The Syrian Civil War
Russian Jets Pummel Ceasefire into Oblivion

Ramadan has begun in Syria, a land that could use the prayers of the faithful now more than ever. Russian airstrikes are currently rocking Aleppo, once Syria’s largest city and commercial capital, now home to the country’s largest remaining pocket of resistance from the moderate opposition. Over the past week, the BBC reports, airstrikes have claimed 126 lives in Aleppo’s opposition-held neighborhoods. Just this morning, the AP reported that 15 were killed as a hospital in rebel-held territory came under attack.

Meanwhile, in an address to the Syrian Parliament yesterday, President Assad reiterated his resolve to end the Syrian Civil War on his own terms. Reuters:

Assad said he would win back “every inch” of Syria and said Aleppo would be a graveyard for the hopes and dreams of Turkish President Tayyip Erdogan, a major sponsor of the insurgents battling to topple him.
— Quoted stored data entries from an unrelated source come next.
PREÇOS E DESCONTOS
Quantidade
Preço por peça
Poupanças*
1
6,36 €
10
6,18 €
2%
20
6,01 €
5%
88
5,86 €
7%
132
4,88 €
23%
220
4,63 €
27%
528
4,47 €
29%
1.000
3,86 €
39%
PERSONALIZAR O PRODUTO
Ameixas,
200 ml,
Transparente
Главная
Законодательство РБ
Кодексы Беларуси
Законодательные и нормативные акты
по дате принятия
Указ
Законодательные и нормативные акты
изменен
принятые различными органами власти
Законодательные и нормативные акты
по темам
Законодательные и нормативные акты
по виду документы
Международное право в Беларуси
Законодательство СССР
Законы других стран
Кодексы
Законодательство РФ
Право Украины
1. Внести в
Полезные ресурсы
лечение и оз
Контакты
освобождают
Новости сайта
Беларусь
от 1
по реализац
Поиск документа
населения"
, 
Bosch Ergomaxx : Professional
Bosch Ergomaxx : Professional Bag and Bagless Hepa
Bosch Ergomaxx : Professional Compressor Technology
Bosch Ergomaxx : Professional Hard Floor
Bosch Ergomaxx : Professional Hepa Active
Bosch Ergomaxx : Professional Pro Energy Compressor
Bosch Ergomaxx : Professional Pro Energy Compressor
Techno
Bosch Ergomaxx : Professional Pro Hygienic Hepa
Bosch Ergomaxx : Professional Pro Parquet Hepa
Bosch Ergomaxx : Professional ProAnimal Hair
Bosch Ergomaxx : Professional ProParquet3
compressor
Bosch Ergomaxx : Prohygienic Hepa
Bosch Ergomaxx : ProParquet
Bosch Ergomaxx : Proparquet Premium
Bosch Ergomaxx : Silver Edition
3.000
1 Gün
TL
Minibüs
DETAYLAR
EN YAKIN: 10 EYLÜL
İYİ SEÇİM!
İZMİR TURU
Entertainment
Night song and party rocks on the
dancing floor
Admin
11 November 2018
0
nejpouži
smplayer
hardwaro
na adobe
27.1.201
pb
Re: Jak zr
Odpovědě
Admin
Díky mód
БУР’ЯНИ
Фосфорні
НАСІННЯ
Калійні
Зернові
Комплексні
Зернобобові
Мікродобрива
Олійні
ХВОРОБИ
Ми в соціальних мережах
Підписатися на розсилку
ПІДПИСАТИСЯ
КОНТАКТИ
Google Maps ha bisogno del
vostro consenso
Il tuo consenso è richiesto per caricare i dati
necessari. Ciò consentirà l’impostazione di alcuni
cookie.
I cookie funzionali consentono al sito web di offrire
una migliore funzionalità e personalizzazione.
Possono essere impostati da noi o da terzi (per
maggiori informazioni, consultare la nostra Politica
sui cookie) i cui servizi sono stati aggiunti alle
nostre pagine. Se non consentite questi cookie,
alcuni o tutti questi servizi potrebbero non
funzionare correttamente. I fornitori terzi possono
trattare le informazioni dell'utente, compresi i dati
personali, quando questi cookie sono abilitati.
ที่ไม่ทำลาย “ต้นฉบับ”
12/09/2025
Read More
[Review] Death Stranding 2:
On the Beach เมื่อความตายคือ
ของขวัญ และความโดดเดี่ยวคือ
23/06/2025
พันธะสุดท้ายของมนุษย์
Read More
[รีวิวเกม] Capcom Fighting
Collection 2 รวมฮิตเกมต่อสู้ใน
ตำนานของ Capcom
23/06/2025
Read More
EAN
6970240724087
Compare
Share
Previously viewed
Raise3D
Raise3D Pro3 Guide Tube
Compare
“Our war against terrorism is continuing,” Assad said in a speech to parliament broadcast by state TV. “As we liberated Tadmur (Palmyra) and before it many areas, we will liberate every inch of Syria from their hands. Our only option is victory, otherwise Syria will not continue.”

If there was ever any doubt that Assad was aiming for anything less than a complete Reconquista of Syrian territory, it has now vanished. No ceasefire is sacrosanct, no peace conference paramount, when such “diplomatic solutions” come into conflict with Assad’s ultimate goal.

The ceasefire agreed to in February, despite lasting longer than expected, is now in tatters. The latest round of peace talks are going nowhere, for the main opposition group withdrew two months ago. The Assad regime, with the Russians in tow, will pay lip service to the ceasefires and attend the peace talks so long as any pause in hostilities gives it time to regroup, resupply, and map out the next offensive.

Thanks to Russian backing, Assad is the only actor in Syria with the resolve, momentum, and means to achieve his goals. He’ll take by force what he cannot secure by negotiation.